Regarding the ultrasonographic data of the ulnar nerve in conjunction with CTS, a smaller number of studies were published. We demonstrated a significant enlargement of u-CSA relative to the control group, which agreed with the study conducted by Kang et al. [8]. On the contrary, other studies reported a significant reduction in u-CSA relative to the control group [28, 43], and one study by Eom et al. did not show any abnormality in u-CSA [44] in patients with CTS. These conflicting results may reflect the fact that ultrasonography is an operator-dependent diagnostic modality with considerable interobserver variability and different scanning techniques. Moreover, most of these studies used low probe frequencies (< 12 MHz), which warrant caution as the resolution of the image is low, with subsequent less sharp nerve boundaries, making it difficult to accurately measure nerve CSA [45].

It seems reasonable that the long-term increase in pressure in the carpal tunnel and its transmission to the nearby Guyon’s canal is likely to result in nerve edema and thus an increase in m-CSA as well as u-CSA. Our explanation is supported by two studies that reported a significant increase in the intraductal pressure of both the carpal and Guyon’s tunnels in patients with idiopathic CTS, with a subsequent significant reduction in their pressure after a surgical section of the transverse carpal ligament (TCL) [46, 47]. Moreover, morphological evaluation by magnetic resonance imaging (MRI) demonstrated that Guyon’s canal, which had a triangular shape before surgery, turned into an oval or rounded shape after the surgical release of CTS [48, 49]. Unfortunately, no studies were available to demonstrate abnormal sonographic findings of the ulnar nerve secondary to its entrapment in Guyon’s canal due to the rarity of such a condition.
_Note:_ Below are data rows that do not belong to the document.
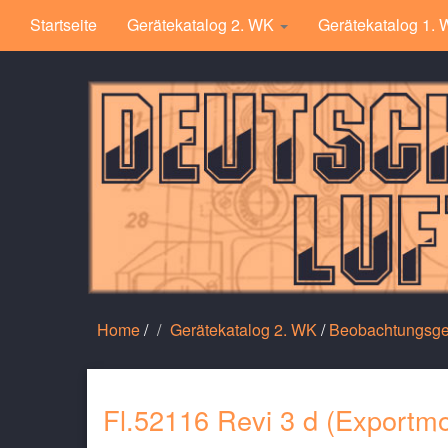
Startseite
Gerätekatalog 2. WK
Gerätekatalog 1.
Home
/
Gerätekatalog 2. WK
/
Beobachtungsge
Fl.52116 Revi 3 d (Exportmo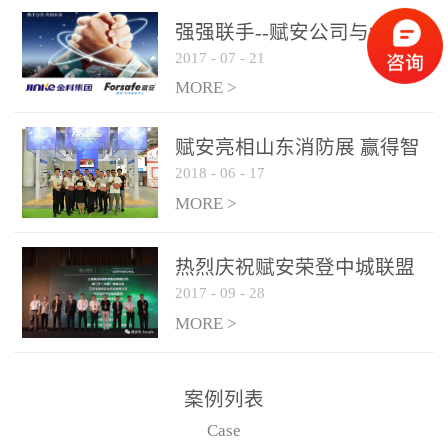
是针对这种高大空间建筑
强强联手--赋安公司与金科
物的消防设施、设备通过
2017
-
07
-
21
集团达成战略合作协议
现场图像的实时获取、预
MORE >
处理和特征提取分析，实
现火焰的跟踪和识别。能
赋安亮相山东消防展 赢得智
更早的进行预警，达到早
2018
-
06
-
17
慧消防新荣耀
报早防的效果。 系统构
MORE >
成示意图： 图像型火灾
探测器系统主要由探测端
和监控端两大部分组成。
热烈庆祝赋安荣登中城联盟
两者之间通过以太网相
2017
-
09
-
28
联合采购战略合作平台
联，一台监控主机最多可
MORE >
带载16台探测器同时探测
器需DC24V供电，若直接
案例列表
从监控主机上获取，最多
Case
只能接6台，超过的需从现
Our study has some limitations. First, the study aimed at reporting early changes that take place in the ulnar nerve in conjunction with idiopathic mild to moderate CTS; however, more studies are needed to evaluate ulnar nerve involvement in longstanding severe cases of CTS. Additionally, since the study included only female patients, it will be more informative to conduct future studies on male patients with idiopathic CTS. Moreover, most of the examined hands in our study were dominant hands (72.5%), in the context of the increased cortical presentation of dominant hands. Additional studies on non-dominant hands may give a better insight into possible concomitant changes in the ulnar nerve in patients with idiopathic CTS.

Conclusion

The current study demonstrated functional and structural changes that took place in the ulnar nerve in cases of mild to moderate CTS. Although the electrophysiological parameters of the ulnar nerve were within the normal ranges, we reported statistically significant differences in ulnar sensory electrophysiological parameters in the patients relative to the control group. Additionally, the CSAs of both median and ulnar nerves were larger at the level of the pisiform bone in those with CTS. Moreover, we demonstrated a significant correlation between u-CSA and median motor conduction parameters. Our findings highlighted the potential importance of neuromuscular ultrasonography in the detection of distal ulnar neuropathy in those patients, even before evident functional changes could be detected by electrodiagnostic evaluation. Finally, more precise sonographic parameters for measuring distal ulnar neuropathy are needed due to the lack of standardized cut-off values for normal u-CSA at this site and the scarcity of available studies on distal ulnar neuropathy due to the relative rarity of this condition.